**Action item**
Report how many lines in the data below hold "saya", with no other words.

(Stored data entries)
= Beginning of Section =
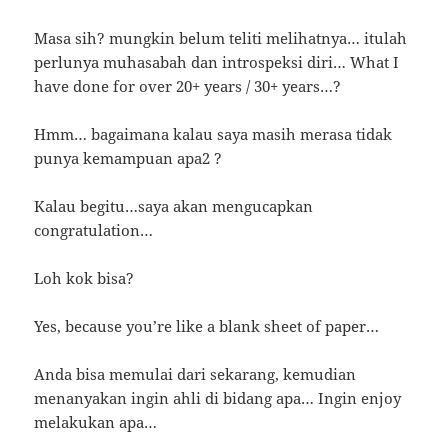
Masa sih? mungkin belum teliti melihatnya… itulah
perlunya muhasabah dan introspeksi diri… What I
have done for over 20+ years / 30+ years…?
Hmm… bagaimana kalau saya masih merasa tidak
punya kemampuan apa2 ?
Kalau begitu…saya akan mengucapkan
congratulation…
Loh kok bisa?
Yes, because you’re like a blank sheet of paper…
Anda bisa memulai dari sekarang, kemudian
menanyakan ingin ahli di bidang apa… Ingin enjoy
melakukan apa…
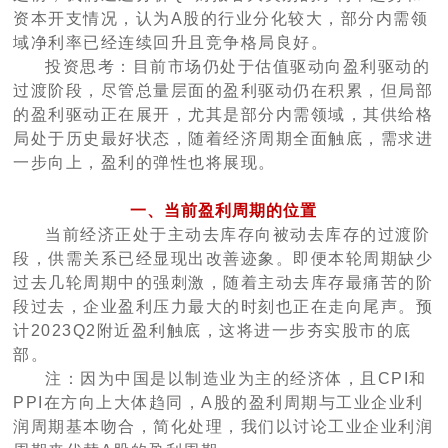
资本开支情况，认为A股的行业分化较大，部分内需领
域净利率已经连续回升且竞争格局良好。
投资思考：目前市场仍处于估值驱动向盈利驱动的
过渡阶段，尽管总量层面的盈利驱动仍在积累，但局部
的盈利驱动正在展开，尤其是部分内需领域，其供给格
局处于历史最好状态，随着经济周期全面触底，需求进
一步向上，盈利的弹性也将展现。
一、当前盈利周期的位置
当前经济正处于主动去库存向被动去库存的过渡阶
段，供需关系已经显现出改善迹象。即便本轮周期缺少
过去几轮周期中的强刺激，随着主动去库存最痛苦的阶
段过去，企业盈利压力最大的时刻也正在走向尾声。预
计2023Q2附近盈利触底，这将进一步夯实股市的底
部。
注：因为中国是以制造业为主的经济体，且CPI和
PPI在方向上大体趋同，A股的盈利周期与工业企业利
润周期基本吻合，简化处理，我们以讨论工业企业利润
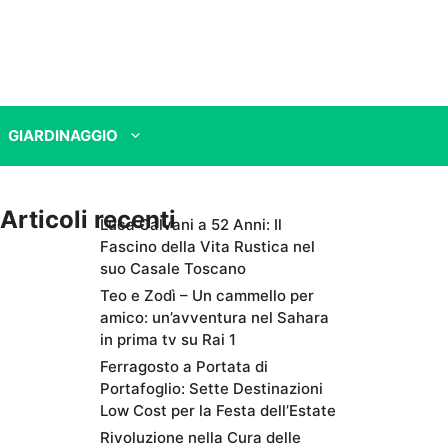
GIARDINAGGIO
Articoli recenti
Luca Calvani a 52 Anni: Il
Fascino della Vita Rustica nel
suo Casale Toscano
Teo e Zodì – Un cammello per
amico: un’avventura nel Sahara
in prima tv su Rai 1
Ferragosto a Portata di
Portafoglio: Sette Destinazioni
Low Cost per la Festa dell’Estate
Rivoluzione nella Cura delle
= End of Section =
**Task result**
2